Start of Available records

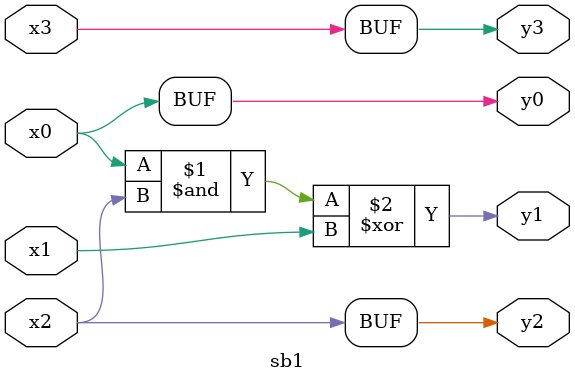
<source format=v>
`timescale 1ns / 1ps

module sb1(x0,x1,x2,x3,y0,y1,y2,y3);
	input x0,x1,x2,x3;
	output y0,y1,y2,y3;
	assign y3 = x3;
	assign y2 = x2;
	assign y1 = (x0 & x2) ^ x1;
	assign y0 = x0;
endmodule

</source>
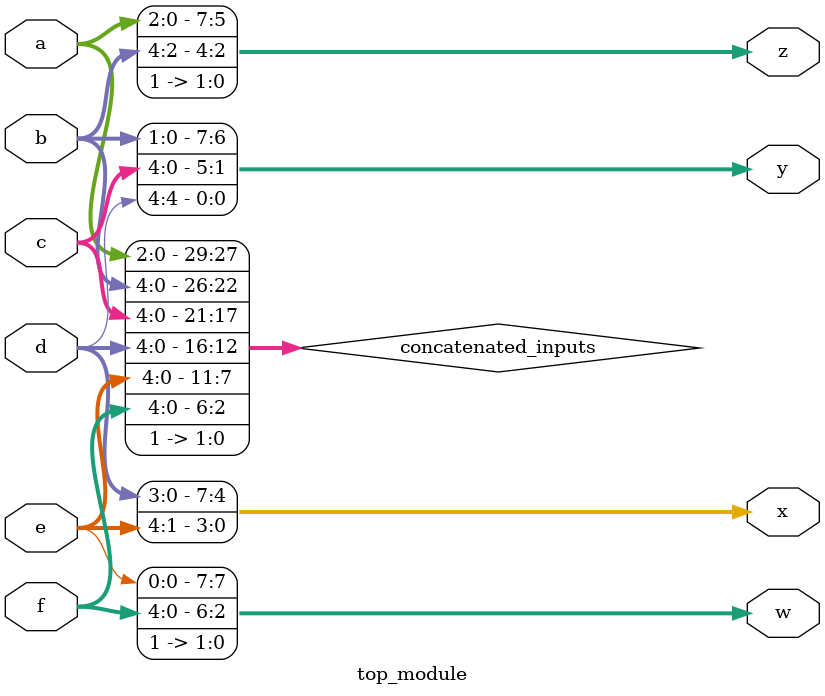
<source format=sv>
module top_module (
    input [4:0] a,
    input [4:0] b,
    input [4:0] c,
    input [4:0] d,
    input [4:0] e,
    input [4:0] f,
    output [7:0] w,
    output [7:0] x,
    output [7:0] y,
    output [7:0] z
);

wire [29:0] concatenated_inputs;

assign concatenated_inputs = {a, b, c, d, e, f, 2'b11};

assign w = concatenated_inputs[7:0];
assign x = concatenated_inputs[15:8];
assign y = concatenated_inputs[23:16];
assign z = {concatenated_inputs[29:24], 2'b11};

endmodule

</source>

End of Available records

What you need to do: Copy out every entry above word for word; omit the images.

Completed task:
<source format=v>
`timescale 1ns / 1ps

module sb1(x0,x1,x2,x3,y0,y1,y2,y3);
	input x0,x1,x2,x3;
	output y0,y1,y2,y3;
	assign y3 = x3;
	assign y2 = x2;
	assign y1 = (x0 & x2) ^ x1;
	assign y0 = x0;
endmodule

</source>
<source format=sv>
module top_module (
    input [4:0] a,
    input [4:0] b,
    input [4:0] c,
    input [4:0] d,
    input [4:0] e,
    input [4:0] f,
    output [7:0] w,
    output [7:0] x,
    output [7:0] y,
    output [7:0] z
);

wire [29:0] concatenated_inputs;

assign concatenated_inputs = {a, b, c, d, e, f, 2'b11};

assign w = concatenated_inputs[7:0];
assign x = concatenated_inputs[15:8];
assign y = concatenated_inputs[23:16];
assign z = {concatenated_inputs[29:24], 2'b11};

endmodule

</source>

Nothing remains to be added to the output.